At the council meeting of September 19, 2011 Judy Bryant predicted, “We are in for a shock.” She was referring to the reaction of Londoners when they realized the magnitude of the structure that the current council seems prepared to allow to be built there.
When an artist’s rendering was presented at the public site plan meeting on Tuesday evening, reports on Twitter have it that the audience “gasped”.
This was curious, since the public gallery holds 90 people. I had hoped that there would be a good turnout, but well over 100? And only two neighbouring homes would be directly impacted.
We soon learned the reason why. Although this meeting had been scheduled for more than a month, for some reason the council chambers had to undergo construction earlier in the day and was not available. The public which had been specifically to attend this meeting, the last which would afford them an opportunity to have input, would have to make do with a smaller venue, one that was limited in size and sight lines for the public.
Additionally, there appeared to be problems with the microphones which made it difficult for those in attendance to understand how their representatives at the committee were responding to the difficulty. Advised by the city solicitor that postponing to a time when the public could be better accommodated would be in order, and in response to a motion by Councillor Bryant to do so, the remainder of the committee—Councillors Polhill (chair), Swan, White, Henderson and Orser (acting mayor)—remained silent. Without a seconder the motion died.
The public was not happy. They wanted everyone to be included. “Postpone! Postpone” they chanted, but the chair chose to continue.
Councillor Paul Hubert was also there. He had previously represented that area but, not being a member of the committee, could do some scouting. He quickly found that there was no construction going on, just some new monitors had been installed. There weren’t any microphones available, but a member of the custodial staff quickly retrieved those. A recess was called and everyone scuttled off down the hall to the council chambers where they were joined by those of us who had been waiting. By now it was nearly 8 o’clock although the meeting was to have commenced at 7 p.m.
Landscape Planner Linda McDougall made a brief presentation of the staff report which indicated that all outstanding matters were now resolved and, at council’s direction, the owner, Tony Graat of Ayreswood, could go ahead and erect a 12 storey, 165 unit building, 27 by 97 meters in a woodlot halfway up Reservoir Hill overlooking Springbank Park.
Alan Patton, agent for the developer, took his turn. In his 30 years of practice, he had never seen as much public consultation on a development as on this one, he claimed. Whether or not the public had actually been heard or its concerns taken into account, he didn’t say. But he was not happy with an online petition he had come across which made it clear that some wanted to undermine the developer’s ability to make some money on this development.

* **PROBLEMS TO SOLVE**
1. In the account of the site plan meeting, how many people does the public gallery hold?
2. Name every committee member who stayed silent when Councillor Bryant moved to postpone, according to the account of the site plan meeting.
3. Pick up the account of the site plan meeting after its last sentence and keep writing.

* **RECORDS PROVIDED**
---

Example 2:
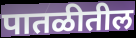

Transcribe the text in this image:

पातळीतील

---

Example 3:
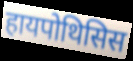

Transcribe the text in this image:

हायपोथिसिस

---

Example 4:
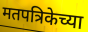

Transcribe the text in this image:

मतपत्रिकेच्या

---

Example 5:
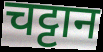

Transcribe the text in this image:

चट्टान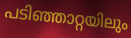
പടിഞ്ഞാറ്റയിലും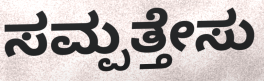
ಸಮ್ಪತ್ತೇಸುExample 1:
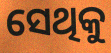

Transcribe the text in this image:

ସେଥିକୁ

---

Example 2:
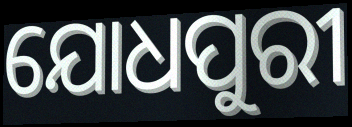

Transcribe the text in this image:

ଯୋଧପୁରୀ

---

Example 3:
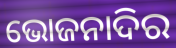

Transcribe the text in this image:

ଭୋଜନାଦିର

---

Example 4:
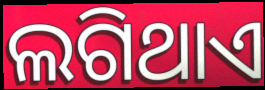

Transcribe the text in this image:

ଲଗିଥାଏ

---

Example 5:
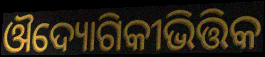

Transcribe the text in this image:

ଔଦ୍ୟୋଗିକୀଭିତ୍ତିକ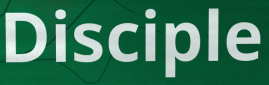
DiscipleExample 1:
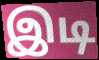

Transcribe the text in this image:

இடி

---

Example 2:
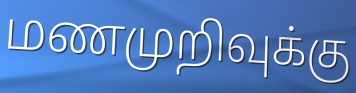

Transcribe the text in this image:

--

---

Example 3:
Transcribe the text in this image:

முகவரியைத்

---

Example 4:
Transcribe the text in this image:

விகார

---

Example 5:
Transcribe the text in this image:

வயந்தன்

* **ANSWERS IN ORDER**
1. 90 people.

2. Councillor Polhill (chair), Councillor Swan, Councillor White, Councillor Henderson and Councillor Orser (acting mayor).

3.
Councillor Joe Swan suggested the perhaps the public should be allowed to speak for itself.
Bud Polhill, as chair of the committee, wanted to start at the left side of the gallery and do the rounds from there; say your piece now, he advised them, because he didn’t want to have to go back to that side later.
“Why not?” people wanted to know. They had already discussed the order of speakers among themselves. “We can just go to the mike.” That seemed to be a novel approach to Polhill; he was used to directing speaker traffic, but eventually he gave up trying to herd them and let them pick their own speaking times.
This application has been doing the rounds for more than 10 years. It has been back and forth to the Ontario Municipal Board and the courts for interpretation. Although members of the community had fought to stop any development, most had realized that that was not an option.
But neither had the developer been given carte blanche. The original proposal had to be scaled down from two towers to one. Both staff and council had been firm on that, and they had been supported in subsequent OMB rulings. Instead, the proponent put forward a building that was 57% larger than one of the original buildings and kept coming back with the same proposal. It still had not effectively changed.
This is what galled the public. They had played by the rules and, as the first speaker, Paul Wilton of Byron, put it, “Those with wealth and connections should play by the same rules as the rest of us.” They didn’t, however. They just kept coming back with the same unacceptable plan saying “Supersize me.”
Others followed: the neighbours on either side, whose lifestyles and properties were being eroded; the historians who wanted to preserve the site of the 1812 Battle on Reservoir Hill; the environmentalists who were concerned about the red salamander; the nature lovers who enjoy walks in the woods; the residents who just didn’t want to see a jewel in London’s crown destroyed.
They were disappointed in their council and their councillors who had failed to protect them. On the committee, only Bryant had supported them. Their own councillor in ward 10, Paul VanMeerbergen, had done nothing for them.
“You are supposed to represent the constituents, not an individual developer,” one of the neighbours told him. They had collected over 600 signatures; there was strong consensus. If the councillor didn’t listen, they had no further recourse. Unlike the developer, they couldn't go back to the OMB.
One of the presenters had asked if any thought had been given to a land swap; he was told no.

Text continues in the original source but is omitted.